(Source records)
+===+

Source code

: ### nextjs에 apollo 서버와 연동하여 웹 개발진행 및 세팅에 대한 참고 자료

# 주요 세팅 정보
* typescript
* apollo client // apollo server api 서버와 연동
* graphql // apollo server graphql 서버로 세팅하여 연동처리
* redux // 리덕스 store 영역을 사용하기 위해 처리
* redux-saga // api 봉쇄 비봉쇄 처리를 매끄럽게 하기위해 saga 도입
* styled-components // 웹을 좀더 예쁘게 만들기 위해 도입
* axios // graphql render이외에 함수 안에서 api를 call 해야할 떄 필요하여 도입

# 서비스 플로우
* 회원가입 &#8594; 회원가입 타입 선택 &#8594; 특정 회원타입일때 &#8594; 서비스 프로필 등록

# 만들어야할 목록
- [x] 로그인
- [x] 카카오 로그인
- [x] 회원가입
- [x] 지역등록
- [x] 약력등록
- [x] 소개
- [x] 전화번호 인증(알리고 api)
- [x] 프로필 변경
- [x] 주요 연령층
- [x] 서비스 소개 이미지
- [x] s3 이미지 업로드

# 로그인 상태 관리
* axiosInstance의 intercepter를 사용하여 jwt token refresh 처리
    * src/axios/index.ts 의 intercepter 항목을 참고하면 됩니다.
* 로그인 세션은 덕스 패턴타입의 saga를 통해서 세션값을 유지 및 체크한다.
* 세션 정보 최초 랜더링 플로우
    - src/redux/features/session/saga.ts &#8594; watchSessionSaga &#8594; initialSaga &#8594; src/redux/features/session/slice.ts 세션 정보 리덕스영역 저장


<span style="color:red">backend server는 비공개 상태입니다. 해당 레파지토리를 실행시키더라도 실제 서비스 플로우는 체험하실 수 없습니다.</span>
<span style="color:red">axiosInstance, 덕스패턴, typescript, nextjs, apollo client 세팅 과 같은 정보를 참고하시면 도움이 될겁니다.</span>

+===+

- _WHAT TO WORK ON_: Repeat the line containing "server api 서버와 연동" and all subsequent lines through the final line of the data, exactly and with no others.

- _YOUR RESPONSE_:
* apollo client // apollo server api 서버와 연동
* graphql // apollo server graphql 서버로 세팅하여 연동처리
* redux // 리덕스 store 영역을 사용하기 위해 처리
* redux-saga // api 봉쇄 비봉쇄 처리를 매끄럽게 하기위해 saga 도입
* styled-components // 웹을 좀더 예쁘게 만들기 위해 도입
* axios // graphql render이외에 함수 안에서 api를 call 해야할 떄 필요하여 도입

# 서비스 플로우
* 회원가입 &#8594; 회원가입 타입 선택 &#8594; 특정 회원타입일때 &#8594; 서비스 프로필 등록

# 만들어야할 목록
- [x] 로그인
- [x] 카카오 로그인
- [x] 회원가입
- [x] 지역등록
- [x] 약력등록
- [x] 소개
- [x] 전화번호 인증(알리고 api)
- [x] 프로필 변경
- [x] 주요 연령층
- [x] 서비스 소개 이미지
- [x] s3 이미지 업로드

# 로그인 상태 관리
* axiosInstance의 intercepter를 사용하여 jwt token refresh 처리
    * src/axios/index.ts 의 intercepter 항목을 참고하면 됩니다.
* 로그인 세션은 덕스 패턴타입의 saga를 통해서 세션값을 유지 및 체크한다.
* 세션 정보 최초 랜더링 플로우
    - src/redux/features/session/saga.ts &#8594; watchSessionSaga &#8594; initialSaga &#8594; src/redux/features/session/slice.ts 세션 정보 리덕스영역 저장


<span style="color:red">backend server는 비공개 상태입니다. 해당 레파지토리를 실행시키더라도 실제 서비스 플로우는 체험하실 수 없습니다.</span>
<span style="color:red">axiosInstance, 덕스패턴, typescript, nextjs, apollo client 세팅 과 같은 정보를 참고하시면 도움이 될겁니다.</span>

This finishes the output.